_Objectifs_
A. D'après l'appel pour le centenaire de Voltaire, quelle somme Voltaire versa-t-il pour le prix fondé à Berne ?
B. Dans l'appel pour le centenaire de Voltaire, pourquoi le prix proposé serait-il décerné au nom de Voltaire ? Réponds en une à trois phrases.
C. Prolonge l'appel pour le centenaire de Voltaire à partir de sa dernière phrase.

Je m'adresse à tous, je m'adresse aux gens de cœur, aux amis de la civilisation et du progrès, aux artistes, aux gens de lettres. Que l'on constitue un comité, chargé de préparer le premier centenaire du grand homme du XVIe siècle, et je ne puis en douter, les oboles viendront de toutes parts. Nous pourrons enfin payer cette dette nationale. L'Europe, l'Amérique, les cinq parties du monde s'associeront à la France pour l'accomplissement de ce grand acte, qui sera réellement un acte d'humanité.

Bien plus, j'aime à espérer qu'on recueillera assez d'argent, d'ici à 1878, pour qu'on puisse non-seulement exécuter un programme analogue à celui que je viens d'esquisser, mais encore pour qu'on y ajoute une disposition capitale. Voltaire était doué d'une activité trop féconde, il aimait trop le bien pour qu'on ne doive pas chercher à l'honorer de la façon qui lui aurait été le plus sensible, je veux dire en faisant, à son exemple, une œuvre utile, vivante, immortelle comme sa gloire. Or, un des derniers actes de sa vie fut de fonder à Berne le prix de la justice et de l'humanité. Il souscrivit pour 50 louis et y fit souscrire Frédéric pour une somme égale. Il en dressa le programme.

Eh bien ! il faut faire revivre cette bonne action de Voltaire et fonder un beau prix, que l'on distribuerait, je suppose, tous les cinq ans à Ferney, à celui qui aurait le plus fait pour la justice et l'humanité pendant cette période quinquennale. Le prix s'appelerait le prix Voltaire et serait décerné en son nom, qui est justement un symbole de justice et d'humanité.

Le souvenir de Voltaire revivrait ainsi d'une manière digne de lui. Après sa mort, celui qui ne se reposa jamais, celui qu'enflamma jusqu'au dernier de ses moments l'ardent amour de la vérité et des hommes, Voltaire ferait encore pra

tiquement du bien, il protégerait le mérite et récompenserait la vertu ?

Est-ce un rêve ? est-ce trop attendre de mes contemporains, est-ce trop bien présumer de leurs sentiments et de leur intelligence? Est-ce que je me méprends sur mon époque? Est-ce que j'anticipe sur l'avenir, qui fera certainement quelque chose dans la voie que j'indique aujourd'hui ?

Je ne puis le croire, et, si j'en ai le démenti, ce ne sera pas au moins sans avoir tenté cette belle aventure, car j'adresse cet appel à tous ceux qui peuvent l'entendre.

_Données extraites_
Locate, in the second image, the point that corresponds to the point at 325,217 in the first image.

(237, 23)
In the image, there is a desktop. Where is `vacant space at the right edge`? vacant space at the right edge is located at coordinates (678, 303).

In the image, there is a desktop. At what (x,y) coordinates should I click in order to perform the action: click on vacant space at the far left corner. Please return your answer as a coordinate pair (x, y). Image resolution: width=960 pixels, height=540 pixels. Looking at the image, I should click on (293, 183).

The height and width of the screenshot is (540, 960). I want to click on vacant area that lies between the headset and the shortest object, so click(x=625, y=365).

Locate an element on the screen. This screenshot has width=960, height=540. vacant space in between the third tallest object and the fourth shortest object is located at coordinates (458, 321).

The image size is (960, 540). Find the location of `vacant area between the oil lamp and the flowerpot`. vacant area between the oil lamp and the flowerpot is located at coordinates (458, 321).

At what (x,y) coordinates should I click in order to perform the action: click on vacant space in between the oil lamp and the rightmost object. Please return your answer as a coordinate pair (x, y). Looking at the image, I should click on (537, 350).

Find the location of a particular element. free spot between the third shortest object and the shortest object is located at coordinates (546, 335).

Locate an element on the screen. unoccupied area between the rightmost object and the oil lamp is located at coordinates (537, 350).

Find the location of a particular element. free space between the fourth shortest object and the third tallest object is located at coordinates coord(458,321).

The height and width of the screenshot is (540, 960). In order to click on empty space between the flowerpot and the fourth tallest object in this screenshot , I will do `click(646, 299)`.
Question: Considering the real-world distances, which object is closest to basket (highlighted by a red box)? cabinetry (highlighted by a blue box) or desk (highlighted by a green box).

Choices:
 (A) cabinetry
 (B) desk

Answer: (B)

_Problèmes résolus_
A. Il souscrivit pour 50 louis.

B. Le prix serait décerné au nom de Voltaire parce que ce nom est justement un symbole de justice et d'humanité. Ce sont précisément les valeurs que le prix doit récompenser, puisqu'il irait à celui qui aurait le plus fait pour elles en cinq ans.

C.
Il n'y aura sans doute pas un homme tenant une plume, un homme vendant des livres, quelque part qu'il soit placé sur la surface du globe, qui ne s'empresse de se mettre au service d'une telle œuvre.

Voilà ce que nous écrivions, plusieurs mois avant que le Siècle ait pris l'initiative que l'on sait. Le vent souffle, l'esprit s'éveille, la justice, d'un pas lent, mais sûr, s'avance et fait son œuvre. Espérons donc et confions-nous en l'avenir. Faisons comme Voltaire, qui vécut et mourut plein de la foi la plus vive.

SUPPLÉMENT PHILOSOPHIQUE

PROFIL DE DIDEROT

I

Nous allons atteindre les limites de ce livre et il ne nous reste plus de place pour développer, avec l'étendue convenable, la philosophie de Voltaire et du xvme siècle. En ajoutant à ce volume une feuille supplémentaire, nous ne pourrons que faire entrevoir quel sera ce travail; mais loin d'y renoncer, nous nous proposons de le publier très-prochainement.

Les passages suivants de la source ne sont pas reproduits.